_PAGE_.
## Begin

I’ve only just got round to reading Hilary Mantel’s 2009 novel Wolf Hall, the first of a trilogy (the third part still being written) about the life of Thomas Cromwell. Both Wolf Hall and its sequel Bring Up the Bodies have won the Man Booker Prize, and you can hear Hilary Mantel talking about Wolf Hall in this podcast. Thomas Cromwell became a great influence on the reign of Henry VIII, his marriages and the religious upheavals of the time, but he’s not one of the colourful figures who are usually the subject of books on the period.

The book of course reminded me of Shakespeare and Fletcher’s play Henry VIII, covering much the same period. It’s meticulously researched: Mantel took 5 years to write the 600-page book, and made sure as she did so that she stuck as closely to the facts as she could. Shakespeare did do research: he took his history from his usual source Holinshed’s Chronicles, as well as other minor sources, but nobody could call him meticulous and it’s a good example of how he ignored the actual sequence of events in order to tighten the structure of his play. In his version things move swiftly up to the marriage with Anne Boleyn, whereas Mantel documents the gradual inching forward that in reality took years. And Shakespeare re-orders historical events: reading the book I found myself anticipating Katherine’s death, one of the most notable scenes in Shakespeare’s play, having forgotten that in fact she died several years after Elizabeth’s birth and the execution of Thomas More, both of which occur in the book.

Both Mantel and Shakespeare stress Cromwell’s faithful service to his master Wolsey, even though he gained by his downfall. In this passage, thought to be written by Fletcher, Wolsey advises Cromwell to be an honest servant, rather than a scheming politician:

Herbert Beerbohm Tree as Wolsey in 1910. From the V&A: http://www.vam.ac.uk/users/node/8599

Cromwell, I charge thee, fling away ambition,
By that sin fell the angels; how can man then,
The image of his maker, hope to win by it?
Love thyself last, cherish those hearts that hate thee;
Corruption wins not more than honesty.
Still in they right hand carry gentle peace
To silence envious tongues. Be just, and fear not;
Let all the ends thou aim’st at be thy country’s,
They god and truth’s: then if thou fall’st, O Cromwell,
Thou fall’st a blessed martyr.

## End

_DATA SECTION_.
## Begin

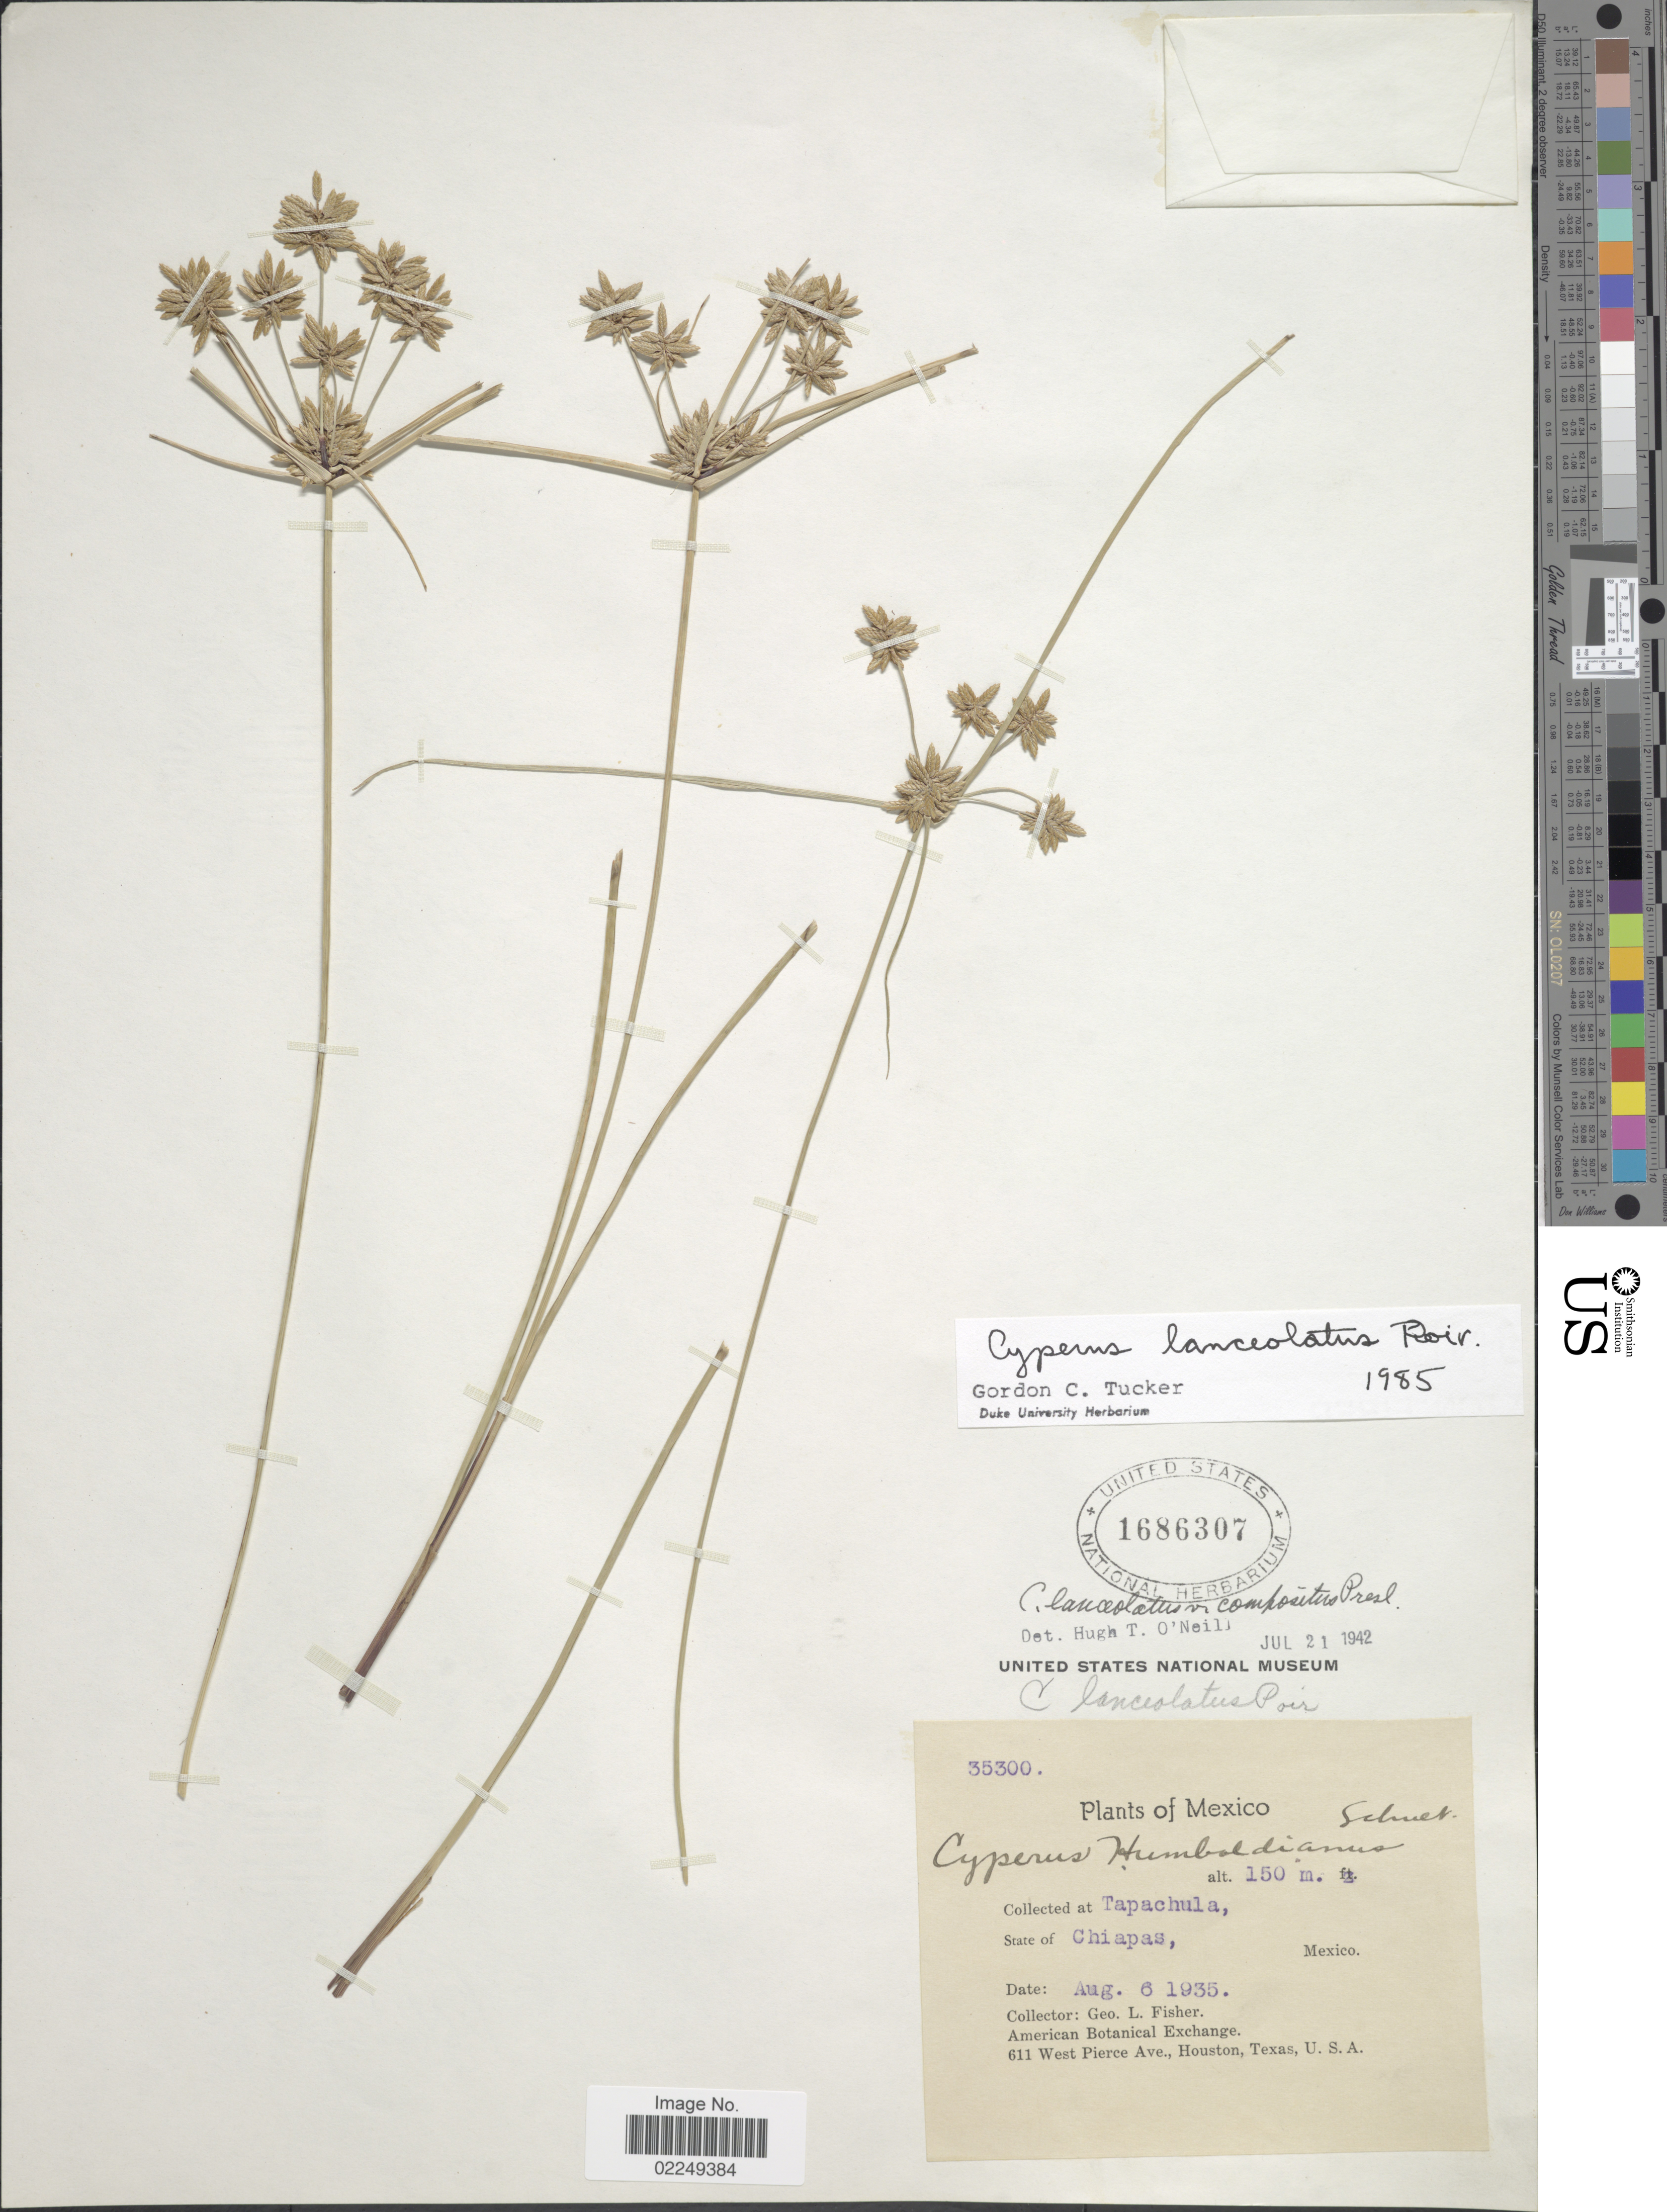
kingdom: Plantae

## End

_OBJECTIVE_. For each statement, say yes or no according to the passage on Wolf Hall, and quote verbatim the words that decide it: (a) Mantel spent five years writing the novel. (b) In historical fact, Katherine died before Elizabeth was born. (c) Shakespeare drew his history from Holinshed's Chronicles. The data has no connection to the passage on Wolf Hall.

_EXPECTED ANSWER_.
(a) Yes: "Mantel took 5 years to write the 600-page book"
(b) No: "in fact she died several years after Elizabeth’s birth and the execution of Thomas More"
(c) Yes: "he took his history from his usual source Holinshed’s Chronicles"